When it comes to relationships, there are going to be certain discrepancies between partners. For example, one partner may have had a completely different upbringing than the other, causing conflicts in lifestyle choices.
But what happens if you make significantly more money than your partner? We tend to have a deep-rooted notion that men should make more money than women in a relationship.
However, the tides are quickly turning, and females are exceeding their male partners in earnings more and more. If this has caused issues in your relationship, don’t panic—there are ways to dealing with the anxiety of income differences.
5 Ways to Help With Dealing with the Anxiety of Income Differences
Underlying Social Biases Against Female Breadwinners
Before delving into anything else, it’s important to note that there’s nothing wrong or abnormal about female breadwinners. It’s not uncommon for differences in income to cause problems in a relationship. But do your best not to view these differences from a place of gender bias.
If you’re a woman who makes more than your significant other, you needn’t feel bad about your success. Furthermore, if you’re a male who makes less than your female partner, you shouldn’t feel inferior in any way.
It’s an outdated notion that a woman should make less than a man. It’s essential to release this concept and understand why there is no inherent shame in income differences for either gender.
Avoid Controlling Each Other With Money
When you enter a serious relationship, you agree that specific independent liberties will be done away with. Money is one of the most significant stressors in any relationship—and both partners must call the financial shots equally.
When one person is making all of the decisions in a relationship, the other partner may come to feel resentful and inferior. Even if you are making more money, you need to allow your partner to be involved in financial decisions. And if you’re the partner making less money, don’t let the breadwinner call all of the shots.
You two decided to be in a relationship for a reason—so, ideally, you’re striving towards balance when it comes to all decisions.
Split Bills Fairly
Bills can pile up quickly and all too easily. If you’re making more money than your partner, you may feel inclined to pay every single one yourself. It’s okay to help your partner with bills or payments when it’s needed, but don’t fall into the routine of paying all of their bills simply because you make more money. If you’re sharing utilities, food, rent, or a mortgage, then you should strive to each contribute according to your ability to ensure that both partners are contributors and honored as such.

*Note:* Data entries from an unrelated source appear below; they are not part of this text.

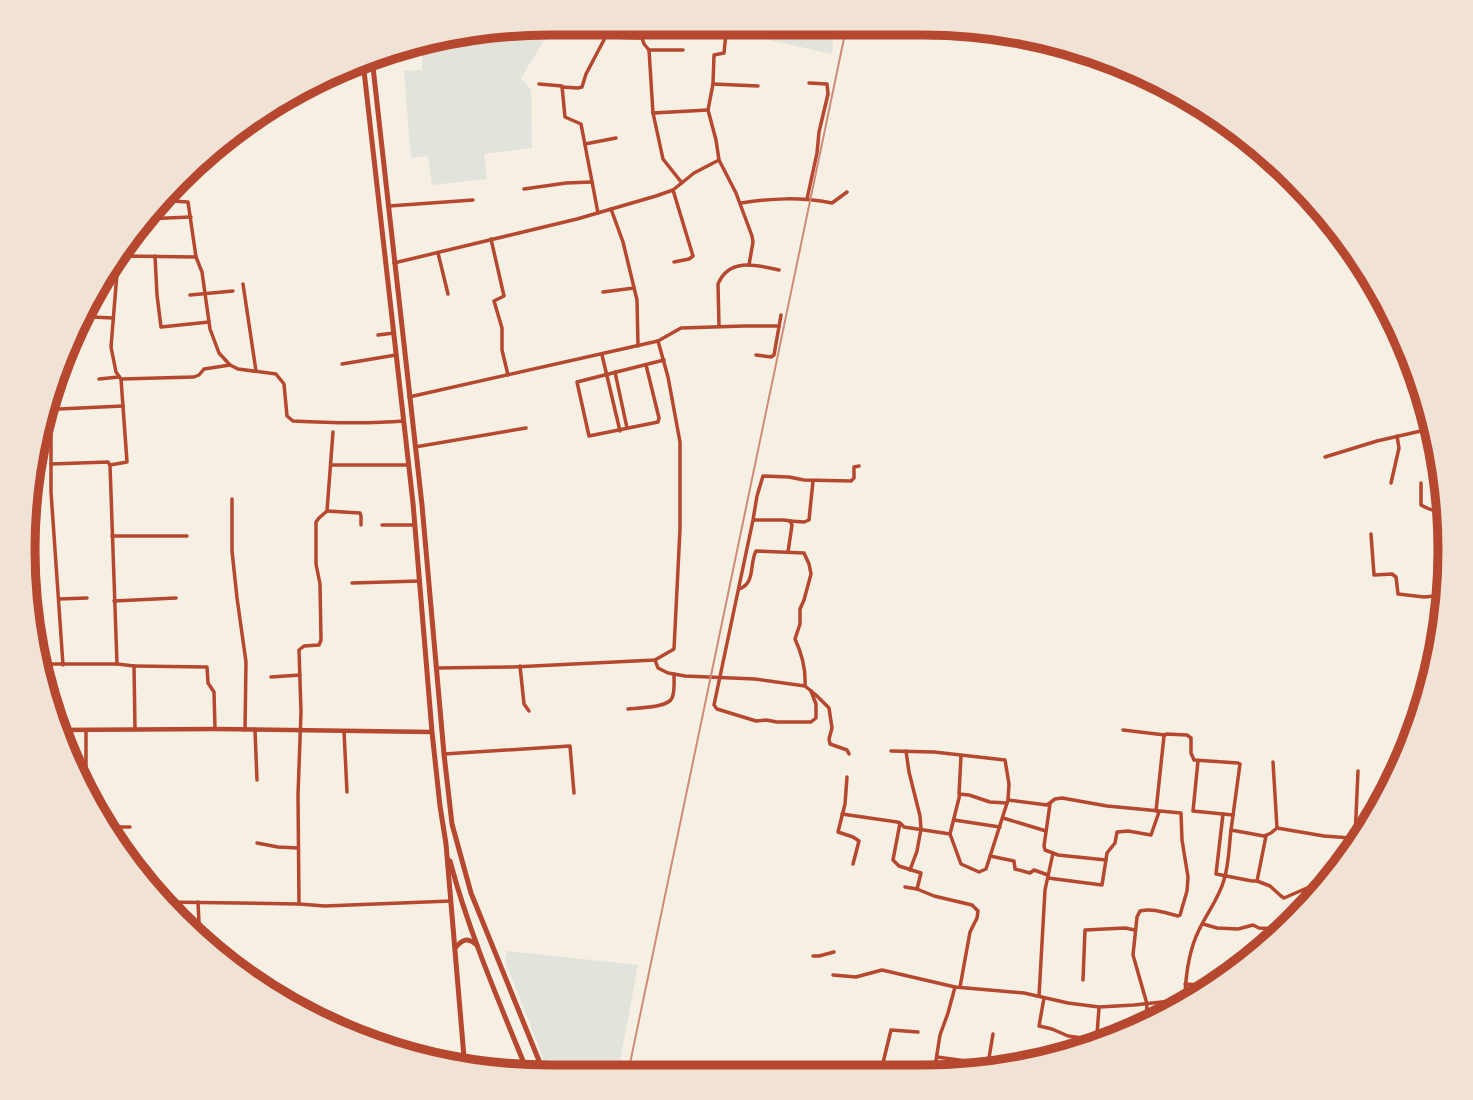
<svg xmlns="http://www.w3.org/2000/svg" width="1473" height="1100" font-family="'Golos Text',sans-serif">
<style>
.green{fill:#e2e4dc}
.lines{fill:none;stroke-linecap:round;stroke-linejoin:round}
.minor{stroke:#b5482f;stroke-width:3.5}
.secondary{stroke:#b5482f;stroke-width:4.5}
.trunk{stroke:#b5482f;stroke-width:5}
.rail{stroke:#cf8b77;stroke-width:2}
.rim{fill:none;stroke:#b5482f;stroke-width:9}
</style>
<rect width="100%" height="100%" fill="#f6efe4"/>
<g class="green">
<path d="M758 23 834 24 832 54 756 37Z"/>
<path d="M534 25 535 35 546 37 521 78 531 90 532 148 484 154 487 179 432 185 428 156 411 158 404 71 422 70V42L496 35V30Z"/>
<path d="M507 951 638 965 618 1073H549L507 966 505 958Z"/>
</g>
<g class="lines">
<g class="minor">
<path d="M592 23C601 41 624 37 642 38L644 44 649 50 653 113 663 159 682 183"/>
<path d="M727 23 724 53 714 55 713 84 708 110 716 140 719 160 736 193 752 236 753 242 749 265"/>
<path d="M642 38 644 23"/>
<path d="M649 50H683"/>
<path d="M539 84 562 86 565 117 581 124 598 213"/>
<path d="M713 84 758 86"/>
<path d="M562 87 578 88 582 87 586 74 606 36"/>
<path d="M653 113 708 110"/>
<path d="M585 144 616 138"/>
<path d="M524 189 566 183 592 182"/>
<path d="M673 190 693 256 689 259 674 262"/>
<path d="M807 199 817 153 819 132 828 94 827 84 809 83"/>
<path d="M157 200 188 202 196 257 202 272 210 329 219 353 230 365 238 369 276 374 284 384 287 416 293 421C330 423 367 424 404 421"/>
<path d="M741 203C773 198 800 197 832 203L847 192"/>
<path d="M389 206 473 200"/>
<path d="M611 209 623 242 637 300 638 346"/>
<path d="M143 219 191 217"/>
<path d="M491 239 504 296 494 301 502 328V350L508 375"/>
<path d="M438 253 448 294"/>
<path d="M155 256 157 295 161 327 209 322"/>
<path d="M394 263 577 219 656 196 673 190 694 173 719 160"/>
<path d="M243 284 256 371"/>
<path d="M603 292 634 288"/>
<path d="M190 295 233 291"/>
<path d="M92 317 113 318"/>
<path d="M719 326 718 284C729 257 757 265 779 270"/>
<path d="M378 335 394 333"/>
<path d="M602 355 620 431"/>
<path d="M756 355 771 357 774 355 781 315"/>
<path d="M342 364 396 355"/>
<path d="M646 365 659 418 658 422 589 436 577 382 664 360"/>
<path d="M615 372 627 428"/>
<path d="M99 379 119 377"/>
<path d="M121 379 194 377 199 375 204 369 230 365"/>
<path d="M409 397 658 341 681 328 744 326H779"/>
<path d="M59 409 123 406"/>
<path d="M51 431V492L63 665"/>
<path d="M415 447 526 428"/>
<path d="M1325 457 1377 441 1434 428"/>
<path d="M51 464 108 462 110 465 127 462 121 379 116 372 111 347 117 273 121 256 196 257"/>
<path d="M110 465 117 664 134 666 135 730"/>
<path d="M331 465H409"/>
<path d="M1391 483 1399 448 1397 436"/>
<path d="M1421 483V505C1430 510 1436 512 1447 512"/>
<path d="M232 499V551L237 598 246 662 245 730"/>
<path d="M327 511 360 513 361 516V525"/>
<path d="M754 520H784L790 521 792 525 788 552"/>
<path d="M790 521 804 522 809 520 813 481"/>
<path d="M382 525H415"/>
<path d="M1371 534 1374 575 1392 574 1396 577 1398 594 1424 597 1446 595"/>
<path d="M112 536H187"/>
<path d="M352 583 420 581"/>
<path d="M739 589C756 583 749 564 756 551L804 553 809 564 811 574 804 600 800 609V624L795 639C802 654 806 669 805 686"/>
<path d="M59 599 87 598"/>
<path d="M114 601 176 598"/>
<path d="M655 660 658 668 668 673 685 676 755 679 805 686 816 695 829 708 832 728 829 739 830 744 847 750 849 754"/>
<path d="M40 664H117"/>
<path d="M134 666 207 667 208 683 214 692 215 729"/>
<path d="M520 666 524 704 529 711"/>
<path d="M437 668 513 667 655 660 674 649 680 529V442L668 377 658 341"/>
<path d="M271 677 300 675"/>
<path d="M811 691 816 704V718L811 722H777L766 720 756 721 717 709 714 705 753 520 757 496 763 476 789 477 804 480 851 481 854 478V467L859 466"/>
<path d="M628 709C638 708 668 708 672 698 675 692 674 680 674 674"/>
<path d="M86 730V792"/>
<path d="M255 730 257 780"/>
<path d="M1123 730 1165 735"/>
<path d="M344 731 347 792"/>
<path d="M906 751 909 772 920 816 921 829 917 851 910 870"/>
<path d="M444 754 570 746 574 793"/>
<path d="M961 756 959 794 969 795 990 802 1007 803"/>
<path d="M1198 761 1193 811 1233 815"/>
<path d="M1273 762 1277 828"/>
<path d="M847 777 845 804 838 832 853 837 859 841 853 864"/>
<path d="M1008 800 1047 805 1055 799 1062 798 1107 806 1181 813 1182 840 1188 877 1187 891 1180 915 1178 916C1165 913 1154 908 1140 911L1137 917 1133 955 1147 1004 1146 1023"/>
<path d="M1050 804 1044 846 1045 850 1058 855 1106 860"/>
<path d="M1156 811 1164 736 1166 734 1187 735 1191 738V753L1194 760 1238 763 1240 764 1231 830 1264 836 1271 833 1277 828 1324 836 1364 839"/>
<path d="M842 814 897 822 900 823 904 827 950 834 961 864 979 872 986 869 1008 800 1009 784 1005 760 934 752 891 751"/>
<path d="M1223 814 1216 874 1252 881H1257L1266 836"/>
<path d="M1003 818 1046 831"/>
<path d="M954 820 1000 827"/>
<path d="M900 823 893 860 899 866 921 873 917 889 934 896 972 905 978 911 977 918 970 932 960 987"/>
<path d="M104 827H130"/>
<path d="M950 834 960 794"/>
<path d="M1355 838 1358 771"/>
<path d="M257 843 278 847 298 848"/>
<path d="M990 856 1014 861 1015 869 1030 873 1034 870 1048 875"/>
<path d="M1342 866 1346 838"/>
<path d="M1048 878 1102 885 1107 853 1115 843 1117 832 1128 831 1151 835 1159 812"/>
<path d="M1257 881 1270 886 1281 896 1284 898 1307 888 1324 889"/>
<path d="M905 887 917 889"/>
<path d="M163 902 299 904 325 906 451 901"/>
<path d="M198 902 200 944"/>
<path d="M299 904 298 795 301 712 299 650 304 646 319 645 321 640 320 584 316 564V522L319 518 327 511 333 432"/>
<path d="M1203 924 1217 928 1238 929 1253 925 1259 928 1288 929"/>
<path d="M813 956H819L834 952"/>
<path d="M833 975 856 977 882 970 955 987 1024 993 1068 1003 1099 1007 1134 1005 1171 1001 1182 998 1185 995C1186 972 1189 950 1199 930 1207 913 1219 898 1224 880 1229 864 1229 847 1231 830"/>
<path d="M1083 980 1085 930 1125 928 1135 930"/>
<path d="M1185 984C1195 985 1202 984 1206 993"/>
<path d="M1039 996 1045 890 1053 853"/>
<path d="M1044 998 1039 1026 1052 1029 1068 1036 1097 1040"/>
<path d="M1160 1003 1164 1014"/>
<path d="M1096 1047 1099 1008"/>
<path d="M937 1057 988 1064 1022 1066"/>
<path d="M824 1063 881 1071"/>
<path d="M988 1064 993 1034"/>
<path d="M881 1071 891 1030 918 1032"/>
<path d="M934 1073 940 1035 948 1013 955 987"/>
</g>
<path class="secondary" d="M56 730 215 729 432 732"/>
<g class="trunk">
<path d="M372 58 422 505 444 754 452 824 471 893 544 1073"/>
<path d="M363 62 413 503 432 732 440 806 446 844 465 1069"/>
<path d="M450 861C469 933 500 1004 528 1073"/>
<path d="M455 948C463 939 467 937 477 945"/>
</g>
<path class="rail" d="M628 1073 847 24"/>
</g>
<path d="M0 0H1473V1100H0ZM550 35H923A515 515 0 0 1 1438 550V550A515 515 0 0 1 923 1065H550A515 515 0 0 1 35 550V550A515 515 0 0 1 550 35Z" fill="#f1e2d6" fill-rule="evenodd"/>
<path class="rim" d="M550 35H923A515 515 0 0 1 1438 550V550A515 515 0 0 1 923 1065H550A515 515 0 0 1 35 550V550A515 515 0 0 1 550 35Z"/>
</svg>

Be Honest and Understanding
If your partner is the breadwinner and it makes you feel inferior, consider opening up a dialogue about it. You owe it to yourself and your partner to be straightforward about your emotions.
Explain that you want to ensure both of you remain on the same page when it comes to money. It’s never an easy conversation to have, but it’s essential to be blunt when it comes to your vulnerabilities in a relationship. This open communication will only save you potential arguments and help with dealing with the anxiety of income differences.
Consider Couples Counseling
There is no shame in seeking outside help for issues in your relationship, especially when it comes to money. With the help of couples counseling, you and your partner can get on the same page when it comes to finances and decisions.
Furthermore, you will have a safe space to be open about negative feelings you have about your income differences. Relationships are too valuable to allow them to fall apart because of money issues. Seek anxiety treatment and couples counseling to get on the right track when it comes to income differences in your relationship and alleviating financial worry.